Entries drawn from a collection
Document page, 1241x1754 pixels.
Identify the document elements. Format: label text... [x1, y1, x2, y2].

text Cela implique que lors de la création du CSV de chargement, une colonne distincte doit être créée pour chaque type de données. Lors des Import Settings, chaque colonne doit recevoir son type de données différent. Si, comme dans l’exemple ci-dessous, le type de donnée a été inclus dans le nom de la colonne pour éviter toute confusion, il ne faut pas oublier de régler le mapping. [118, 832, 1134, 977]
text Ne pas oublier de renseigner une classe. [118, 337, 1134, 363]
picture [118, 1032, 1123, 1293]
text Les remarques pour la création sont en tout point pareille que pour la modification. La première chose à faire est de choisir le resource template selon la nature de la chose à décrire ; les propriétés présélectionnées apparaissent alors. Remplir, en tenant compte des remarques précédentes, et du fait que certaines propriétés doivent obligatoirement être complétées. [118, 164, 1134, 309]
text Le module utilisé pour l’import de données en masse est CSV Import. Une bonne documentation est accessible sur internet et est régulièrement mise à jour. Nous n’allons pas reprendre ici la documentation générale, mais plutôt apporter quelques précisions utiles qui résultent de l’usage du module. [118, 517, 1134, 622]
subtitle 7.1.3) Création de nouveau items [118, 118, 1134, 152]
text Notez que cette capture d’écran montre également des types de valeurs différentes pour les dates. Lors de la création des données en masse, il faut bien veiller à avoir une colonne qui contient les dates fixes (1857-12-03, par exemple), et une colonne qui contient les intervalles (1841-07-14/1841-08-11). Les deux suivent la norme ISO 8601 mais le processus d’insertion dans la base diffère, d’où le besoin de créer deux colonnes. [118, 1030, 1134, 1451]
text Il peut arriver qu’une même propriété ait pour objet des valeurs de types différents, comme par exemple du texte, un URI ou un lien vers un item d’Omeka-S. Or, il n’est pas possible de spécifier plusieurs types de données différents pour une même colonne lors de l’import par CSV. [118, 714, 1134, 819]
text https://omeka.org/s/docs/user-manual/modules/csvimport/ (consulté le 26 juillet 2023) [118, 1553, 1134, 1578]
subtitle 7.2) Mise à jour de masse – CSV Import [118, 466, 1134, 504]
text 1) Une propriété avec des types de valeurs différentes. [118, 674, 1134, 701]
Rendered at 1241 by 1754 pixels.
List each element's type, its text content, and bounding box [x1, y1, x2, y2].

*Your objective*:
Rewrite the lines of the item above as a numbered list, leaving out any blank lines.

*Answer to this task*:
1. Document page, 1241x1754 pixels.
2. Identify the document elements. Format: label text... [x1, y1, x2, y2].
3. text Cela implique que lors de la création du CSV de chargement, une colonne distincte doit être créée pour chaque type de données. Lors des Import Settings, chaque colonne doit recevoir son type de données différent. Si, comme dans l’exemple ci-dessous, le type de donnée a été inclus dans le nom de la colonne pour éviter toute confusion, il ne faut pas oublier de régler le mapping. [118, 832, 1134, 977]
4. text Ne pas oublier de renseigner une classe. [118, 337, 1134, 363]
5. picture [118, 1032, 1123, 1293]
6. text Les remarques pour la création sont en tout point pareille que pour la modification. La première chose à faire est de choisir le resource template selon la nature de la chose à décrire ; les propriétés présélectionnées apparaissent alors. Remplir, en tenant compte des remarques précédentes, et du fait que certaines propriétés doivent obligatoirement être complétées. [118, 164, 1134, 309]
7. text Le module utilisé pour l’import de données en masse est CSV Import. Une bonne documentation est accessible sur internet et est régulièrement mise à jour. Nous n’allons pas reprendre ici la documentation générale, mais plutôt apporter quelques précisions utiles qui résultent de l’usage du module. [118, 517, 1134, 622]
8. subtitle 7.1.3) Création de nouveau items [118, 118, 1134, 152]
9. text Notez que cette capture d’écran montre également des types de valeurs différentes pour les dates. Lors de la création des données en masse, il faut bien veiller à avoir une colonne qui contient les dates fixes (1857-12-03, par exemple), et une colonne qui contient les intervalles (1841-07-14/1841-08-11). Les deux suivent la norme ISO 8601 mais le processus d’insertion dans la base diffère, d’où le besoin de créer deux colonnes. [118, 1030, 1134, 1451]
10. text Il peut arriver qu’une même propriété ait pour objet des valeurs de types différents, comme par exemple du texte, un URI ou un lien vers un item d’Omeka-S. Or, il n’est pas possible de spécifier plusieurs types de données différents pour une même colonne lors de l’import par CSV. [118, 714, 1134, 819]
11. text https://omeka.org/s/docs/user-manual/modules/csvimport/ (consulté le 26 juillet 2023) [118, 1553, 1134, 1578]
12. subtitle 7.2) Mise à jour de masse – CSV Import [118, 466, 1134, 504]
13. text 1) Une propriété avec des types de valeurs différentes. [118, 674, 1134, 701]
14. Rendered at 1241 by 1754 pixels.
15. List each element's type, its text content, and bounding box [x1, y1, x2, y2].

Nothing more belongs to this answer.